There is more than half a century of research showing that infants with a secure attachment to their primary caregiver (typically their mother) are less prone to experience anxiety and fears of all sorts and achieve their career, relationship, and family dreams with greater success. As language develops, these securely attached children are significantly more likely to have words that permit them to label and discuss their feelings, including fear. And a negative feeling labelled and discussed safely with others is a less threatening feeling.

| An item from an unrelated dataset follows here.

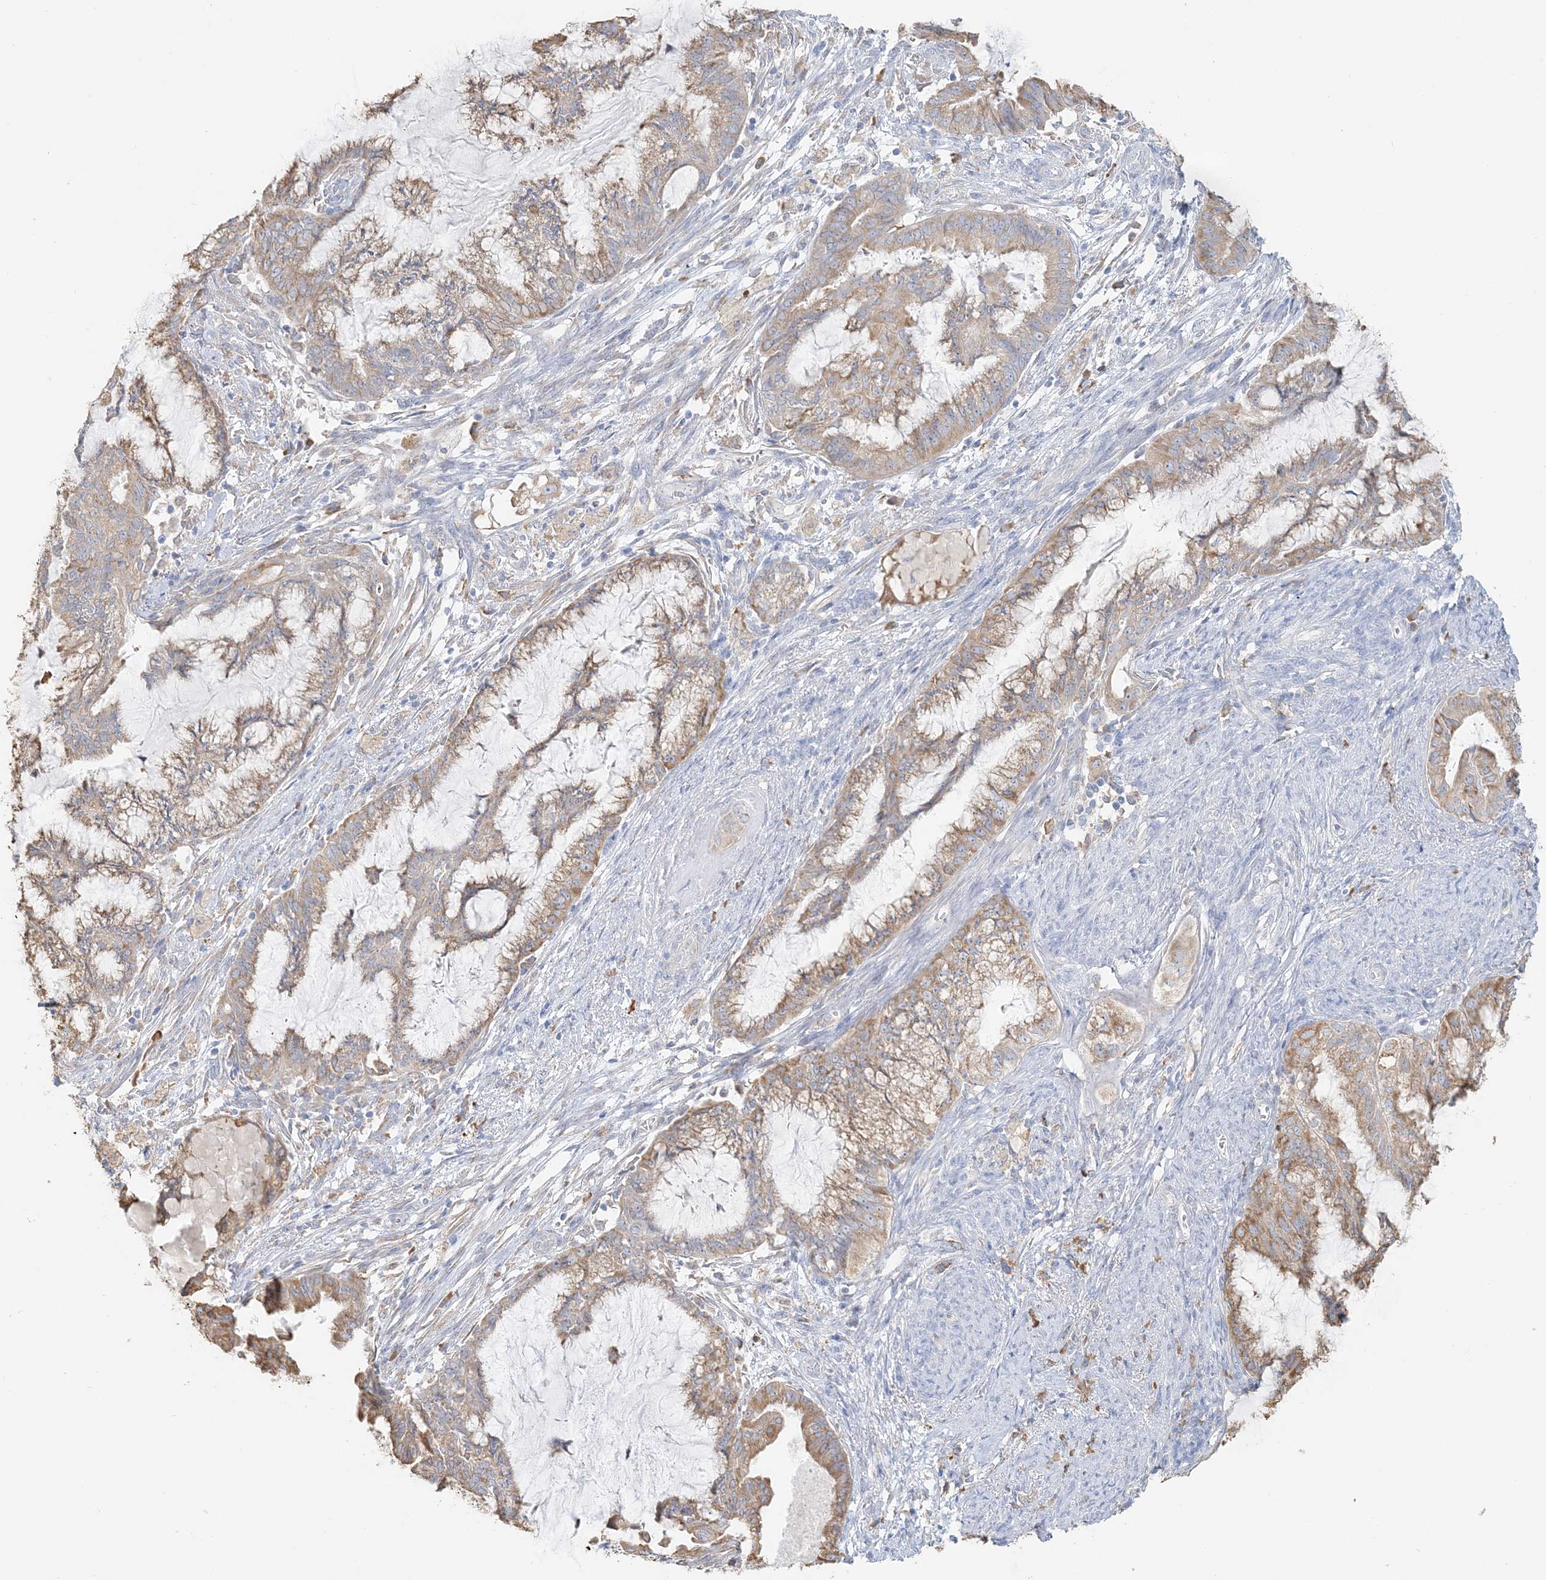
{"staining": {"intensity": "moderate", "quantity": "25%-75%", "location": "cytoplasmic/membranous"}, "tissue": "endometrial cancer", "cell_type": "Tumor cells", "image_type": "cancer", "snomed": [{"axis": "morphology", "description": "Adenocarcinoma, NOS"}, {"axis": "topography", "description": "Endometrium"}], "caption": "Immunohistochemical staining of human adenocarcinoma (endometrial) demonstrates medium levels of moderate cytoplasmic/membranous staining in approximately 25%-75% of tumor cells. The protein is stained brown, and the nuclei are stained in blue (DAB IHC with brightfield microscopy, high magnification).", "gene": "TBC1D5", "patient": {"sex": "female", "age": 86}}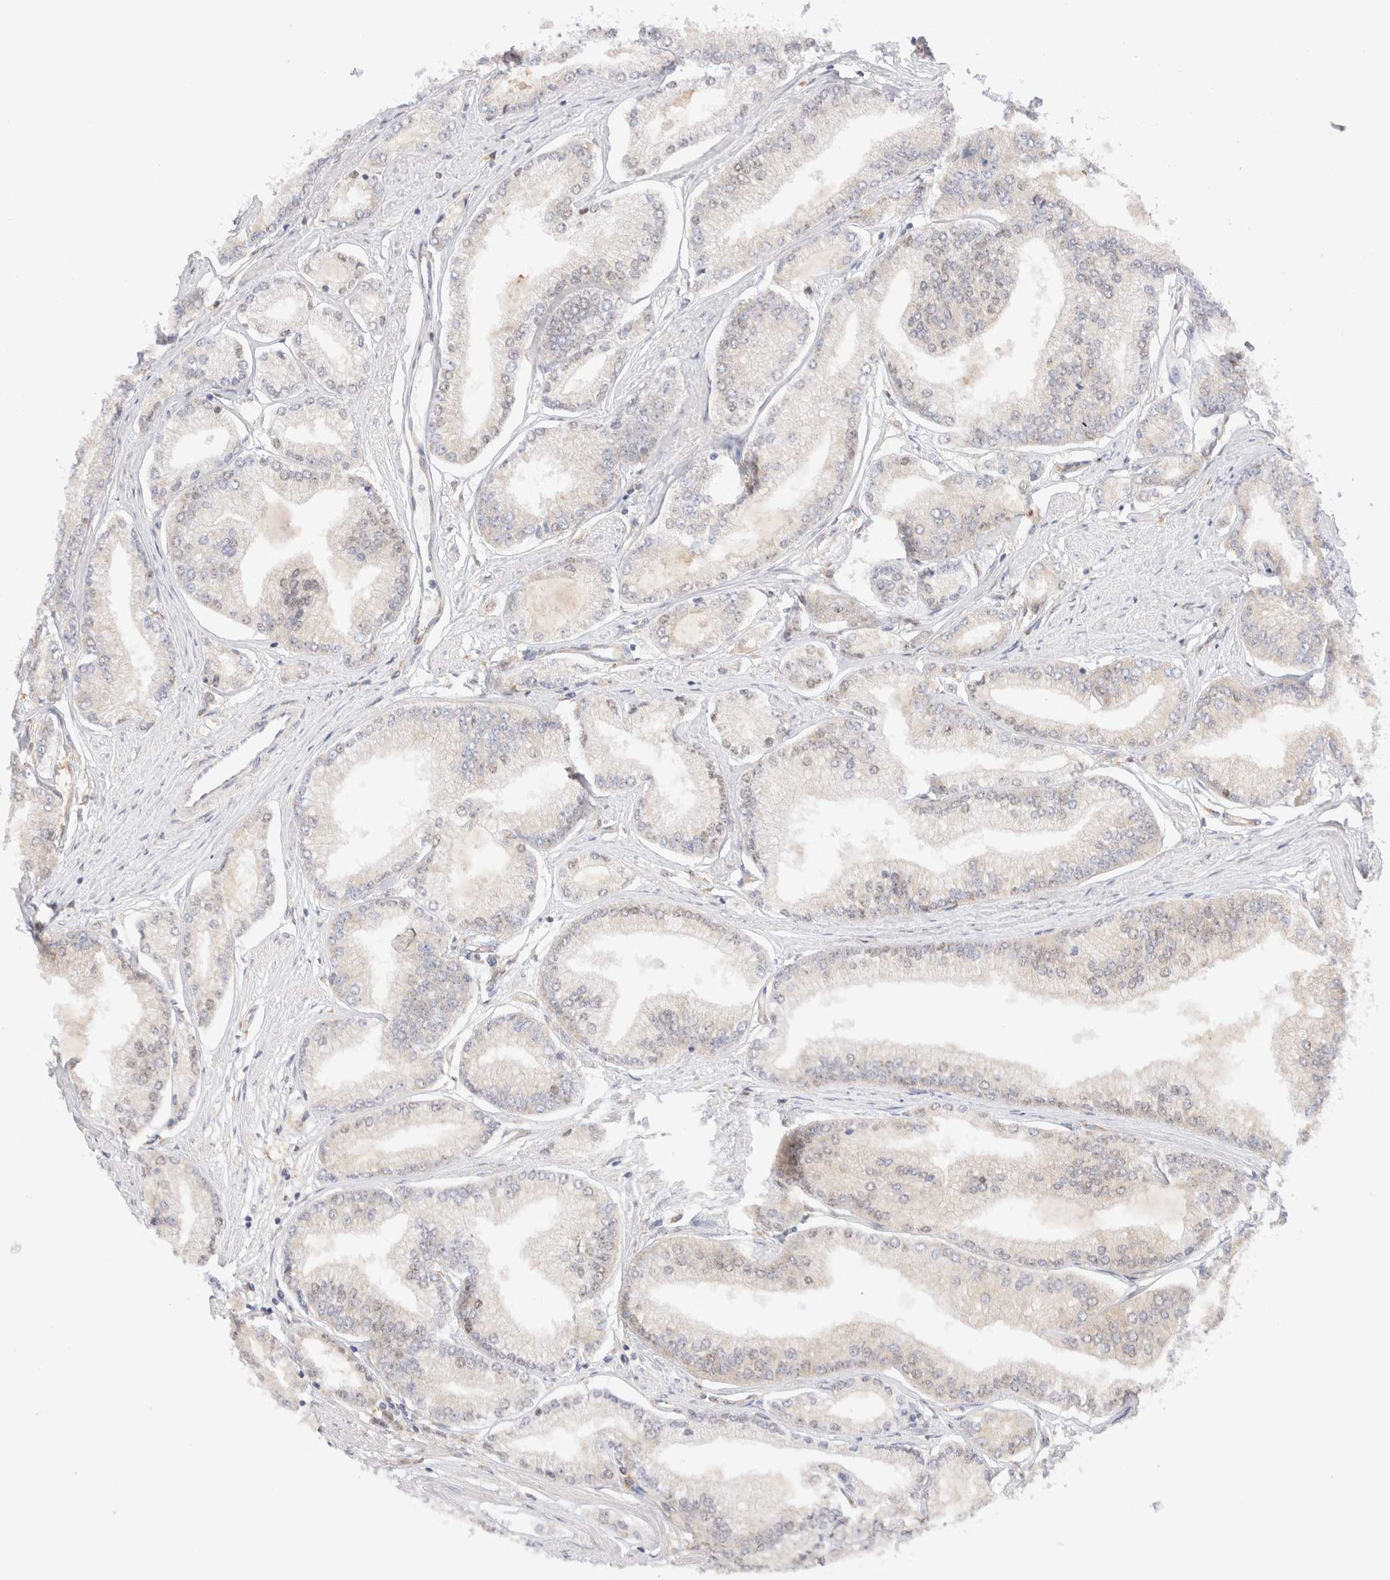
{"staining": {"intensity": "negative", "quantity": "none", "location": "none"}, "tissue": "prostate cancer", "cell_type": "Tumor cells", "image_type": "cancer", "snomed": [{"axis": "morphology", "description": "Adenocarcinoma, Low grade"}, {"axis": "topography", "description": "Prostate"}], "caption": "Micrograph shows no protein expression in tumor cells of prostate low-grade adenocarcinoma tissue. Nuclei are stained in blue.", "gene": "RABEP1", "patient": {"sex": "male", "age": 52}}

Fear comes in all shapes and sizes, often linked to fear of our own annihilation—as the international protest marches in support of Black Lives Matter make clear—but fear is also fundamentally linked to anxiety over separation from loved ones. When emotional ties to loved ones are secure, such that we are confident in receiving emotional support from others and we are ready to provide such support, we are better protected against all range of fears. Clinical psychologists and counselors know well the value of listening, believing the speaker, and taking seriously the fears expressed. In this way, people are helped to fashion a path forward that will lessen their fears and achieve personal and social results that represent a strengthening of character, family ties, and community relations.


Howard Steele is a professor and chair of Clinical Psychology at the New School for Social Research in New York City, where he co-directs the Center for Attachment Research with Dr. Miriam Steele. He is also a senior and founding editor of the international journal, Attachment & Human Development, and founding president of the Society for Emotion And Attachment Studies.